Poisson Distribution

The Poisson distribution is a probabilistic model used to describe the occurrence of rare events. If an event occurs with a constant mean rate in a fixed interval, the number of events in that interval follows a Poisson distribution.
This model is especially useful when analyzing the number of new cases in epidemiological studies, like the rare disease example given. In our context, if we have observed new cases in successive years as data points\( y_1, y_2, \ldots, y_n \), these can be independently modeled as Poisson distributions with respective means \( \lambda \theta, \lambda \theta^2, \ldots, \lambda \theta^n \).
This implies that each year, the number of new cases increases exponentially with \( \theta \), representing a potential growth factor.Using the formula for the Poisson probability:

• \( P(Y_i = y_i) = \frac{e^{-\lambda_i} \lambda_i^{y_i}}{y_i!} \)
• where \( \lambda_i = \lambda \theta^i \).

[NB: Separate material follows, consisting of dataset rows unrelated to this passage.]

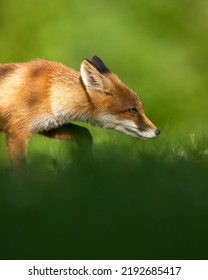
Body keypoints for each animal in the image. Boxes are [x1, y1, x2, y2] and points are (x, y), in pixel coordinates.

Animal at [0, 55, 161, 167]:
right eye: (132, 110)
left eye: (139, 108)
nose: (157, 131)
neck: (50, 92)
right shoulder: (17, 131)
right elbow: (20, 169)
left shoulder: (47, 125)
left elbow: (85, 133)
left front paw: (83, 164)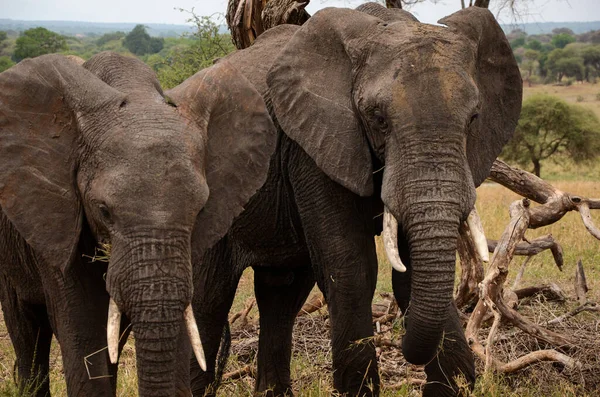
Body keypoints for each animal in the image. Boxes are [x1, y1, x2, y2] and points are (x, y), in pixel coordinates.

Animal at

By understanding how the data is distributed, one can better assess the potential trends and shifts in the disease's occurrence and then decide on the parameters to test.

Uniformly Most Powerful Test

A Uniformly Most Powerful (UMP) test is designed to maximize its power across all possible alternatives of a parameter. In hypothesis testing, the power of a test is its ability to correctly reject a false null hypothesis.In this exercise, we are analyzing if the incidence of disease cases is growing, driven by the parameter \( \theta \). The hypothesis in question is:

• \( H_0: \theta = 1 \)
• versus \( H_a: \theta > 1 \).

The goal here is to determine if \( \theta \) is indeed greater than 1, which would indicate an increase in the disease cases. When establishing a UMP test, one considers all possible values for \( \lambda \) to ensure the test's effectiveness regardless of this parameter.In this context:

• We utilize the observed data \( y_1, \ldots, y_n \)
• To assess each possible \( \lambda \)-dependent test's rejection capability against \( H_0 \).

Therefore, a UMP test effectively focuses on maximizing test power without dependence on unknown parameters.

Likelihood Ratio Test

The Likelihood Ratio Test (LRT) is a statistical technique used to compare the fit of two models and is a building block for establishing significance in hypothesis testing.For the exercise at hand, the aim is to test \( \theta \) being 1 against \( \theta > 1 \). Here, the likelihood ratio \( \Lambda \) is a function comparing the likelihood of the data under the null hypothesis \( H_0 \) to the likelihood under the alternative hypothesis \( H_a \).Define \( \Lambda \) as:

• \( \Lambda = \frac{L(1; y_1, \ldots, y_n)}{L(\hat{\theta}; y_1, \ldots, y_n)} \)
• Where \( L(\cdot) \) denotes the likelihood function

This statistic provides a decision metric such that:

• A smaller \( \Lambda \) suggests the alternative hypothesis is more likely, indicating \( \theta > 1 \).
• The MLE, \( \hat{\theta} \), optimizes the likelihood under \( H_a \).

By comparing this test statistic to a critical threshold, one can choose to reject \( H_0 \) in favor of \( H_a \).
The LRT framework simplifies evaluating whether the observed increase in disease matches expected growth, effectively determining if changes in the disease pattern are statistically significant.